The roots of the quadratic equation $x^2+px+q=0$ , where q is not 0 are $\alpha$ and $\beta$ and the
roots of the quadratic equation $x^2+p'x+q=0$ is $k\alpha$ and $\frac{\beta}{k}$. For any p ,p' and q , show that the sum of the four possible values of k is $\frac{pp'}{q}$.
• Jan 15th 2009, 12:01 AM
NonCommAlg
Quote:

Originally Posted by mathaddict

The roots of the quadratic equation $x^2+px+q=0$ , where q is not 0 are $\alpha$ and $\beta$ and the
roots of the quadratic equation $x^2+p'x+q=0$ is $k\alpha$ and $\frac{\beta}{k}$. For any p ,p' and q , show that the sum of the four possible values of k is $\frac{pp'}{q}$.

so you have: $\begin{cases} \alpha + \beta=-p \\ \alpha \beta = q \\ k\alpha + \frac{\beta}{k}=-p' \end{cases}.$ fro the last equation you get $\alpha k^2 + \beta=-p'k,$ which with the first equation give us: $\alpha=\frac{p-p'k}{k^2-1}, \ \beta=\frac{(p'-pk)k}{k^2 - 1}.$ [here i'm assuming that $k \neq \pm 1.$]

putting what we got for $\alpha, \beta$ in the second equation, i.e. $\alpha \beta = q,$ gives us: $(p-p'k)(p'-pk)k=q(k^2-1)^2.$ thus: $qk^4 -pp'k^3 + (p^2 + p'^2 - 2q)k^2 - pp'k + q=0$ and the result follows.
• Jan 15th 2009, 06:49 AM
mathaddict
Re :
Quote:

Originally Posted by NonCommAlg
so you have: $\begin{cases} \alpha + \beta=-p \\ \alpha \beta = q \\ k\alpha + \frac{\beta}{k}=-p' \end{cases}.$ fro the last equation you get $\alpha k^2 + \beta=-p'k,$ which with the first equation give us: $\alpha=\frac{p-p'k}{k^2-1}, \ \beta=\frac{(p'-pk)k}{k^2 - 1}.$ [here i'm assuming that $k \neq \pm 1.$]

putting what we got for $\alpha, \beta$ in the second equation, i.e. $\alpha \beta = q,$ gives us: $(p-p'k)(p'-pk)k=q(k^2-1)^2.$ thus: $qk^4 -pp'k^3 + (p^2 + p'^2 - 2q)k^2 - pp'k + q=0$ and the result follows.

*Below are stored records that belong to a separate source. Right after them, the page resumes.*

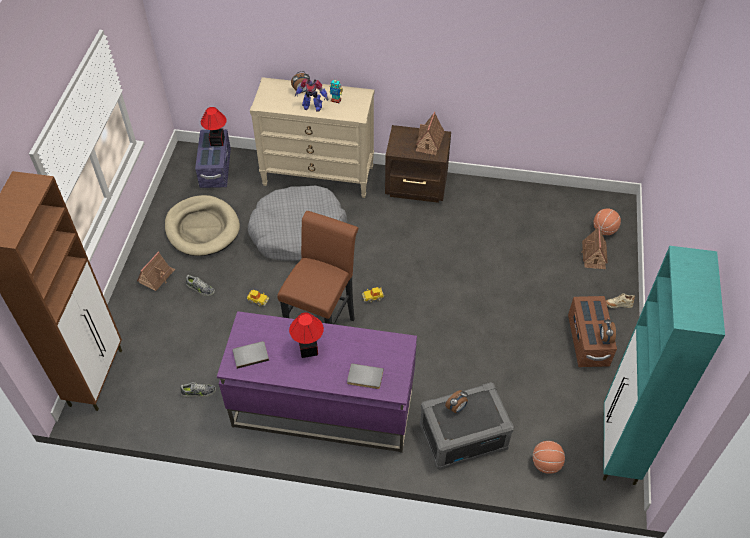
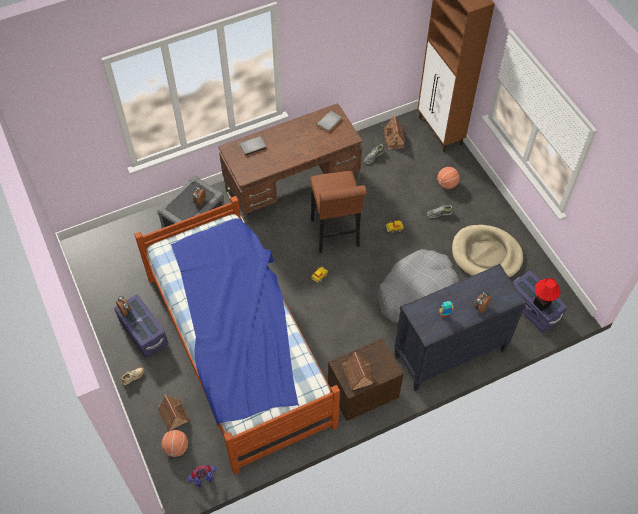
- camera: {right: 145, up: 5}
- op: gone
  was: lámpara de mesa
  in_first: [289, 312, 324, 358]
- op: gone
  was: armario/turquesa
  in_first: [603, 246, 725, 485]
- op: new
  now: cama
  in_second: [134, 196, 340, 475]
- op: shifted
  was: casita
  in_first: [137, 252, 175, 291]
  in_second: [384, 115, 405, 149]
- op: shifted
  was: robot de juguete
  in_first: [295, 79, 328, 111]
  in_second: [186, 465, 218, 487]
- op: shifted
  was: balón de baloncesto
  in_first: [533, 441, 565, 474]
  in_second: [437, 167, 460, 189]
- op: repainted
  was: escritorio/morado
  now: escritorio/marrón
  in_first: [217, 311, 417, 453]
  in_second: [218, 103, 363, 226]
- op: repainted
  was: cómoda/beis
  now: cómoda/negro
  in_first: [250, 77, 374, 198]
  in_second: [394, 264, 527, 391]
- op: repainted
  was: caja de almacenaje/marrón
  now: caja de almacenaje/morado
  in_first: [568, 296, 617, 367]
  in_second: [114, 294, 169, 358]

Thanks NonCommAlg , I understood what you did , but i don seem to get the result . The sum of all possible values of k ..
• Jan 15th 2009, 07:44 AM
Isomorphism
Quote:

Originally Posted by mathaddict
Thanks NonCommAlg , I understood what you did , but i don seem to get the result . The sum of all possible values of k ..

Hint: The four possible values are the roots of that quartic equation....
• Jan 15th 2009, 11:16 PM
mathaddict
RE :
This is what i did so far , trying to get the roots of this equation .

$qk^2-pp'k+(p^2+p'^2-2q)-\frac{pp'}{k}+\frac{q}{k^2}=0$

Let $w=k+\frac{1}{k^2}$ and substituting into the equation , i got

$q(w-2)-pp'w+p^2+p'^2-2q=0$

Till here , i have no idea how to get the roots .
• Jan 15th 2009, 11:37 PM
Isomorphism
You dont need to find the roots. All you need is the sum of the roots. Looking at the polynomial equation, cant you tell the sum of the roots in terms of its coefficients?
• Jan 15th 2009, 11:50 PM
mathaddict
Re :
Oh alright , my mistake . By the way , i understand for quadratic equation

$ax^2+bx+c=0$

The sum of roots is -b/a

But for quartic equation , i am not sure which is the sum of roots .
• Jan 15th 2009, 11:58 PM
Isomorphism
Quote:

Originally Posted by mathaddict
Oh alright , my mistake . By the way , i understand for quadratic equation

$ax^2+bx+c=0$

The sum of roots is -b/a

But for quartic equation , i am not sure which is the sum of roots .

Oh... sorry then :(

For a quartic $ax^4 + bx^3 + cx^2 + dx + e = 0$, the sum of the roots is $-\frac{b}{a}$. Use this idea and you will immediately get the answer.
• Jan 16th 2009, 12:03 AM
mathaddict
Re :
Thanks a lot iso , for clearing all my doubts ..
• Jan 16th 2009, 12:13 AM
Isomorphism
I think it is a good thing to know Vieta's formulae to solve problems similar to the ones you have posed. You can read it from here.
• Jan 16th 2009, 02:50 AM
Grandad
Display problem
Quote:

Originally Posted by Isomorphism
I think it is a good thing to know Vieta's formulae to solve problems similar to the ones you have posed. You can read it from here.

I couldn't get this page to display correctly in my browser (Firefox). Any suggestions?

Grandad

• Jan 16th 2009, 08:53 AM
Isomorphism
Quote:

Originally Posted by Grandad
I couldn't get this page to display correctly in my browser (Firefox). Any suggestions?

Grandad

I use Firefox version 3.0.5 and it loads perfectly for me. Are you having problems with the TeX symbols?
• Jan 16th 2009, 10:04 AM
Grandad
Display problem
Quote:

Originally Posted by Isomorphism
I use Firefox version 3.0.5 and it loads perfectly for me. Are you having problems with the TeX symbols?

Just tried again - works fine now! (I also have Firefox 3.0.5.)

Grandad